[Keypoint coordinate data]
○ ○ ○
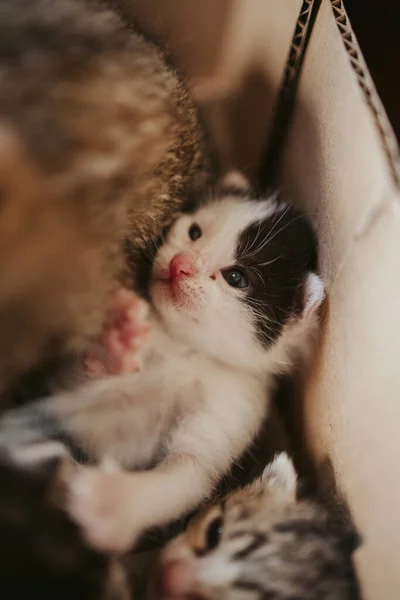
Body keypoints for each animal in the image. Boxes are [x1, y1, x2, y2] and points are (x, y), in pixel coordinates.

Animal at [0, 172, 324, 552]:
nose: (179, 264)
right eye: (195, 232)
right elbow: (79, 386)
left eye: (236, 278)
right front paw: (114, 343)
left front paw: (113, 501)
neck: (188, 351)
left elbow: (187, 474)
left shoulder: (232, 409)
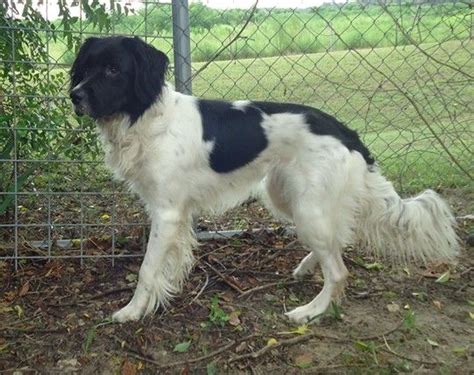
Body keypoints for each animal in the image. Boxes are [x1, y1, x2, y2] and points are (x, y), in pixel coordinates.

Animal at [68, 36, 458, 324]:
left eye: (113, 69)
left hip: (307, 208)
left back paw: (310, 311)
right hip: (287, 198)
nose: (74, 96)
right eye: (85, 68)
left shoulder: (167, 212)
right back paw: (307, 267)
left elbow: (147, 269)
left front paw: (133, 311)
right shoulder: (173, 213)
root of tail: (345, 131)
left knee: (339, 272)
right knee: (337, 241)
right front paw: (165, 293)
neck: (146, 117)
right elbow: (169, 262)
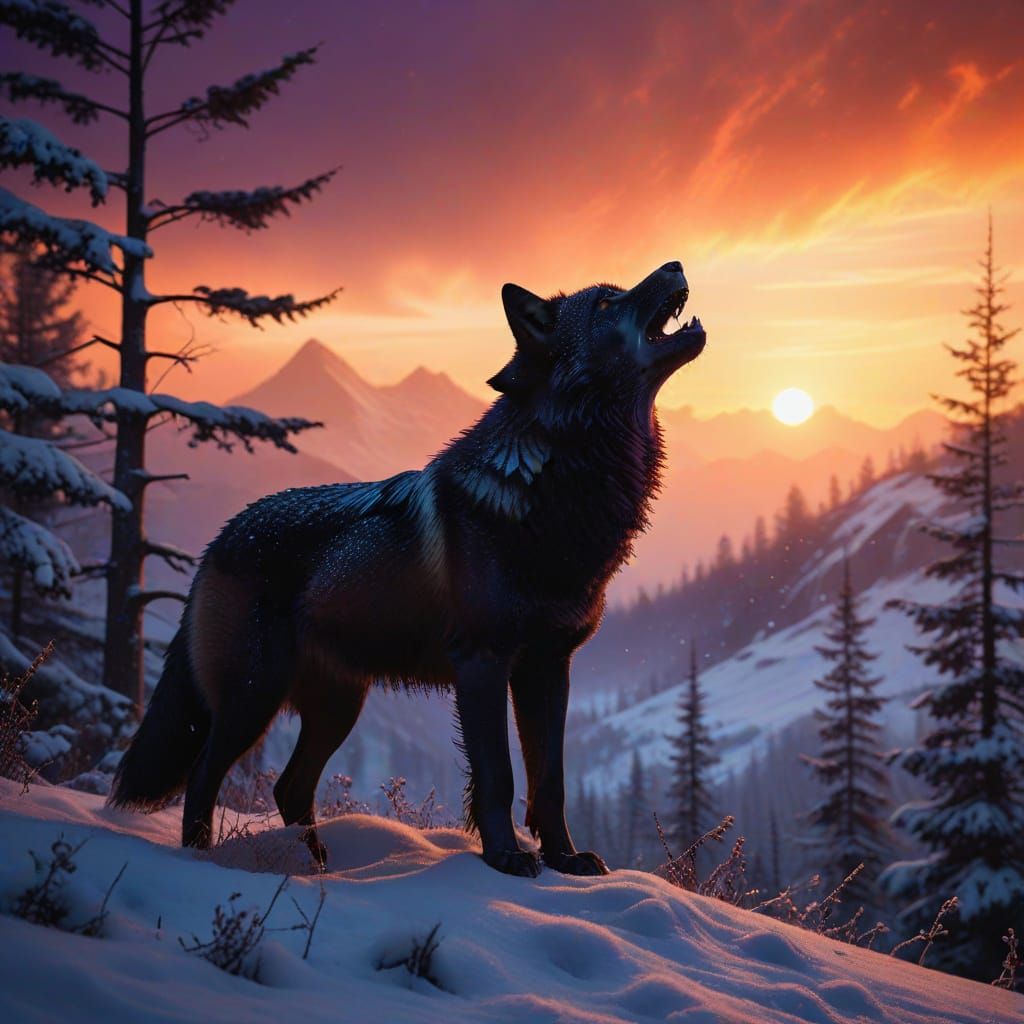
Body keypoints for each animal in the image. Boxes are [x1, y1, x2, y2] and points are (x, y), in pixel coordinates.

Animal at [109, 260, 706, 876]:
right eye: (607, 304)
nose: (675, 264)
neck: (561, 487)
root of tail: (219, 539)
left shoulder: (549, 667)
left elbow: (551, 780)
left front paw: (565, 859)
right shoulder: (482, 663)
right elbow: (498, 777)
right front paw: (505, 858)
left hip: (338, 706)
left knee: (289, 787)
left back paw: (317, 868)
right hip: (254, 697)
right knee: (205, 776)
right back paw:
○ ○ ○
**THE TASK**
Each line from the one containing "right eye: (85, 68)" through the last line of the data should be written out exactly. Skip the pictures, and add no other lines.

**RESPONSE BOX**
right eye: (85, 68)
left shoulder: (167, 212)
right back paw: (307, 267)
left elbow: (147, 269)
left front paw: (133, 311)
right shoulder: (173, 213)
root of tail: (345, 131)
left knee: (339, 272)
right knee: (337, 241)
right front paw: (165, 293)
neck: (146, 117)
right elbow: (169, 262)
Body keypoints for each animal in the image. Boxes are [x1, y1, x2, y2] and points are (x, y), in pixel coordinates.

Animal at [109, 260, 706, 876]:
right eye: (607, 304)
nose: (675, 264)
neck: (561, 487)
root of tail: (219, 539)
left shoulder: (549, 667)
left elbow: (551, 780)
left front paw: (565, 859)
right shoulder: (482, 663)
right elbow: (498, 777)
right front paw: (505, 858)
left hip: (338, 706)
left knee: (289, 787)
left back paw: (317, 868)
right hip: (254, 697)
right knee: (205, 776)
right back paw:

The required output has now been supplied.